[Textabschnitt]
^^^^

Eine leidenschaftliche Apologie

KLASSIKER DER GESCHICHTSWISSENSCHAFT

IN DER APOLOGIE DER GESCHICHTSWISSENSCHAFT, SEINEM UNVOLLENDETEN LETZTEN WERK, GIBT MARC BLOCH EINEN ÜBERBLICK ZU THEORETISCHEN UND METHODISCHEN WERKZEUGEN EINES HISTORIKERS. ER VERTEIDIGT DIE GESCHICHTSWISSENSCHAFT UND ZEIGT AUF, INWIEFERN SICH DIE DENKWEISE DER HISTORIKER UND HISTORIKERINNEN VON DERJENIGEN ANDERER WISSENSCHAFTLER UNTERSCHEIDET. SEINE LEIDENSCHAFT ZUR GESCHICHTE, DIE IHN DAZU ANGETRIEBEN HAT, DIESES WERK UNTER SCHWIERIGSTEN UMSTÄNDEN ZU VERFASSEN, IST IN JEDER ZEILE SPÜRBAR.

^^^^

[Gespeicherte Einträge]
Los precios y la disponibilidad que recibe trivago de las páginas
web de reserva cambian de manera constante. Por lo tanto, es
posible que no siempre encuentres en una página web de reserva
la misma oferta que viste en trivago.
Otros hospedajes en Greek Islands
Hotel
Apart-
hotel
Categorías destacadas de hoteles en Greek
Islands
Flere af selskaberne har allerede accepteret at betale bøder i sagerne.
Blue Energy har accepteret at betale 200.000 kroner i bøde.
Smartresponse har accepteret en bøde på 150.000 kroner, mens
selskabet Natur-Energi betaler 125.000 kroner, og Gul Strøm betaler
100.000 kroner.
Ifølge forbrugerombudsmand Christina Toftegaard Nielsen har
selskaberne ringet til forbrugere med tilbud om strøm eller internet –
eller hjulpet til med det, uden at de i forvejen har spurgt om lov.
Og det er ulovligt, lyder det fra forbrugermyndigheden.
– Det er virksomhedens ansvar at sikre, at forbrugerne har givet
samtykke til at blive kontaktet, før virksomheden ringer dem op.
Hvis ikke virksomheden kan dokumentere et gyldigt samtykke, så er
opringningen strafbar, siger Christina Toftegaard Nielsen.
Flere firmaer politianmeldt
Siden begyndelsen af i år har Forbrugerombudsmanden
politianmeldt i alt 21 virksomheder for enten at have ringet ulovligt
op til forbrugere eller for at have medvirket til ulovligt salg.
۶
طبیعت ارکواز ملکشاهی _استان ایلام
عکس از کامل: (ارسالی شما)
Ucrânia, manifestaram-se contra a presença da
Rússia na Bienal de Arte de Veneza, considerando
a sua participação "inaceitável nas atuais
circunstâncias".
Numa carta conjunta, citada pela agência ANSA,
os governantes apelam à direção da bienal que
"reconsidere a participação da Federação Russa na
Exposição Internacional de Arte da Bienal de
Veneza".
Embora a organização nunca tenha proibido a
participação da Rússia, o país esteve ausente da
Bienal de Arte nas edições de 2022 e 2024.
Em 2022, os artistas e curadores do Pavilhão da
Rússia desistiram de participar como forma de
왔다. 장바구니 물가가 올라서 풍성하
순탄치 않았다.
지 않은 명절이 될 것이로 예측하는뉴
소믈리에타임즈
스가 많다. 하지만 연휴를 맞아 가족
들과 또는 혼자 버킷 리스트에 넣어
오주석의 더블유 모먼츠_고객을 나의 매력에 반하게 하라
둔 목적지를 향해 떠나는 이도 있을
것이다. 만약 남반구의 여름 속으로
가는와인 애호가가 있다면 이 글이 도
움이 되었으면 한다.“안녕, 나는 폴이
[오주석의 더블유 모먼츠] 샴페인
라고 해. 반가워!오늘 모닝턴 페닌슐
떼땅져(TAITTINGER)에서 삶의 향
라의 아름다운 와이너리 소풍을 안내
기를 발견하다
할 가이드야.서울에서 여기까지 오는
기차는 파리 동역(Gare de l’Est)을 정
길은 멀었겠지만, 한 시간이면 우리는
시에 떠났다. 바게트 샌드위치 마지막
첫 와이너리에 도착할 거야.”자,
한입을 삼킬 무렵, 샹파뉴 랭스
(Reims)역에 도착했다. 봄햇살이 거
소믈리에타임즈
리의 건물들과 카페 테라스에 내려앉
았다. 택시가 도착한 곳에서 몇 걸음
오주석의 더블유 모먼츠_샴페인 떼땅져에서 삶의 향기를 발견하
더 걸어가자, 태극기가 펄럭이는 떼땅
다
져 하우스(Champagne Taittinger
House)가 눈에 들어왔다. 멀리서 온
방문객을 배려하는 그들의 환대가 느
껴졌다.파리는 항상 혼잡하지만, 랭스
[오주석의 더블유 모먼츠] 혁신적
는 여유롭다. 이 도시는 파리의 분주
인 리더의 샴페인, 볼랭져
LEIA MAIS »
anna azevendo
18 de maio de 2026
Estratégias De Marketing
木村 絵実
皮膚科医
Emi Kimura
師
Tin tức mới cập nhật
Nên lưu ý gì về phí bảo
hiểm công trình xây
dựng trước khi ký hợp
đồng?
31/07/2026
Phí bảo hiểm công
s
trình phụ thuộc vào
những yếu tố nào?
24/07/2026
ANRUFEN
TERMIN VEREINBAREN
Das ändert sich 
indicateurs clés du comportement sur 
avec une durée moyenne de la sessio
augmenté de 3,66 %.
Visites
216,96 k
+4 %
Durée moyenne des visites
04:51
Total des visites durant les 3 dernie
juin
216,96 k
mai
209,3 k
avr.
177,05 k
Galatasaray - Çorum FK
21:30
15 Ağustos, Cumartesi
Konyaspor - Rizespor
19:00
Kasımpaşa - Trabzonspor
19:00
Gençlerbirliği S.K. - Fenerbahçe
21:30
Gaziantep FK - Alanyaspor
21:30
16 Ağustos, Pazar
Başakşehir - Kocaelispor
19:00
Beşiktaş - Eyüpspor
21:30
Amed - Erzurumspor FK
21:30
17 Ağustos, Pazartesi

^^^^

[Anhand der Informationen]
A - Nennen Sie alle Dinge, die Marc Bloch laut dem Text über seine Apologie in diesem Werk tut.
B - Geben Sie im Text über Marc Blochs Apologie alles von "KLASSIKER DER GESCHICHTSWISSENSCHAFT" bis hinunter zu "JEDER ZEILE SPÜRBAR." wieder und ersetzen Sie dabei "GESCHICHTE" durch "VERGANGENHEIT".
C - Beantworten Sie anhand des Textes über Marc Blochs Apologie die folgenden Fragen:
(i) Unter welcher Rubrik steht der Text?
(ii) Wie wird die Apologie der Geschichtswissenschaft innerhalb von Blochs Werk eingeordnet?
(iii) Unter welchen Umständen hat Bloch das Werk verfasst?
Die Einträge stehen in keinem Zusammenhang mit dem Text.

[Antworten im Überblick]
A -
- Er gibt einen Überblick zu theoretischen und methodischen Werkzeugen eines Historikers.
- Er verteidigt die Geschichtswissenschaft.
- Er zeigt auf, inwiefern sich die Denkweise der Historiker und Historikerinnen von derjenigen anderer Wissenschaftler unterscheidet.

B -
KLASSIKER DER GESCHICHTSWISSENSCHAFT

IN DER APOLOGIE DER GESCHICHTSWISSENSCHAFT, SEINEM UNVOLLENDETEN LETZTEN WERK, GIBT MARC BLOCH EINEN ÜBERBLICK ZU THEORETISCHEN UND METHODISCHEN WERKZEUGEN EINES HISTORIKERS. ER VERTEIDIGT DIE GESCHICHTSWISSENSCHAFT UND ZEIGT AUF, INWIEFERN SICH DIE DENKWEISE DER HISTORIKER UND HISTORIKERINNEN VON DERJENIGEN ANDERER WISSENSCHAFTLER UNTERSCHEIDET. SEINE LEIDENSCHAFT ZUR VERGANGENHEIT, DIE IHN DAZU ANGETRIEBEN HAT, DIESES WERK UNTER SCHWIERIGSTEN UMSTÄNDEN ZU VERFASSEN, IST IN JEDER ZEILE SPÜRBAR.

C -
(i) Klassiker der Geschichtswissenschaft
(ii) Als sein unvollendetes letztes Werk
(iii) Unter schwierigsten Umständen